What made you want to do it again?

CDawgVA: I think the first one was like lightning in a bottle where it just blew up, I think to the surprise of everyone. So me and Chris kind of planned it all, I offhandedly was like, “Let’s just go and cycle for eight days.” And it was three weeks before we started doing it. And I didn’t really have a good plan about how I was going to do it. 

So I spent three weeks planning the technology behind it, trying to get fitter to do it. And I didn’t really tell people because I wasn’t even sure if the connection would work. I was kind of shy about it. I didn’t really say anything. And then I just kind of told people a week before it was happening. And people were a bit confused. They’re like, “Wha? You’re just gonna cycle all day for eight days. That seems really bizarre.”

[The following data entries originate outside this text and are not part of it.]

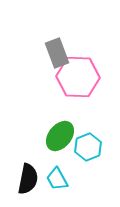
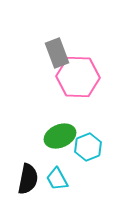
green ellipse: rotated 28 degrees clockwise
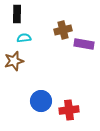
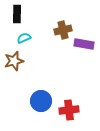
cyan semicircle: rotated 16 degrees counterclockwise
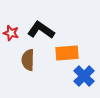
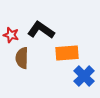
red star: moved 2 px down
brown semicircle: moved 6 px left, 2 px up
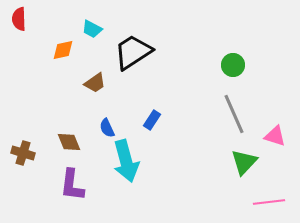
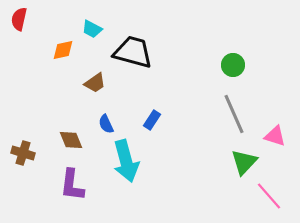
red semicircle: rotated 15 degrees clockwise
black trapezoid: rotated 48 degrees clockwise
blue semicircle: moved 1 px left, 4 px up
brown diamond: moved 2 px right, 2 px up
pink line: moved 6 px up; rotated 56 degrees clockwise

I was like, okay, but then the first day, you know, the turnout was really impressive and really crazy. And a lot of people I think immediately got hooked on the story and the journey and a lot of the stuff I added to the stream to make it a lot easier to follow for the average person without needing to be informed. Because the main goal is to make sure you can join and follow along.

Will you do it again?

CDawgVA: I don’t know if we’ll do it again, but I think there’s a good chance we will at some point, just because I think I’ll get to the point where I feel too unhealthy. And I’m like, I gotta do it again. I think me and Chris have said that we do want to do it again. We just want to make sure that there’s another element to it, or an idea that enhances it and makes it a reason to do it again.

Obviously, charity is a good enough reason. I think anyone would say that. But I think for us creatively, we want to find something to enhance it and add something to the story. Yeah. And we have a few ideas. Maybe? I’m not sure yet. I don’t wanna say anything.

Image: CDawgVA / Paul Ballard

No spoilers! And so this whole thing was, of course, streamed live on Twitch, where you’ve recently decided to exclusively stream. What sparked the move? How’s it been so far?

CDawgVA: Yeah, it’s been great. I mean, being signed to Twitch is awesome. I have something that I have wanted for a while. I think there’s this kind of mystique around it, but it’s also just for a bit more stability. I work with a lot of people, I have some staff full-time. And so being able to have some form of consistency that you can say, “Hey, I have this much to work with every month that I can put towards hiring really talented people”, that was kind of the goal the whole time. 

Obviously, I do a lot of other creative stuff as well, I’m a YouTuber and podcaster, but it’s nice to have a lot of the Twitch stuff be able to make sense financially. Twitch has been great for me. I feel like it’s so corporate when I say that, but they’ve genuinely been great.

When we had the conversation, I just told them straight off. I was like, Hey, I’d love to sign because I mean, it kind of feels like the right platform. Obviously, I’m a YouTuber, but for me, it kind of felt like Twitch was where it was at for me. So it’s great to be signed with them.

Yeah, absolutely. And I mean, you’ve also come pretty far in terms of your voice-acting career. Did you expect voicing a minor character in Dragon Ball Z Abridged would take you as far as doing voice acting work in a variety of anime and video games? I was a huge Dragon Ball Z Abridged fan.

CDawgVA: Oh really? Me too. When I was growing up, I think everyone who was an up-and-coming voice actor really aspired to be in that because it was crazy how popular it was back in the day. It was kinda crazy how ubiquitous it was. When I got in there, I worked with some really talented people who, you know, they’re still doing YouTube today and they’re really, really impressive.

But I didn’t expect to ever be voicing in actual anime. It was a long-shot dream when I started ages ago. And yeah, that’s been a weird journey as well. I think it’s just what happens when you do voice acting on YouTube, you just have to go with the opportunities that present themselves and hopefully, you did the right call and you’re in the right things and it all turns out well.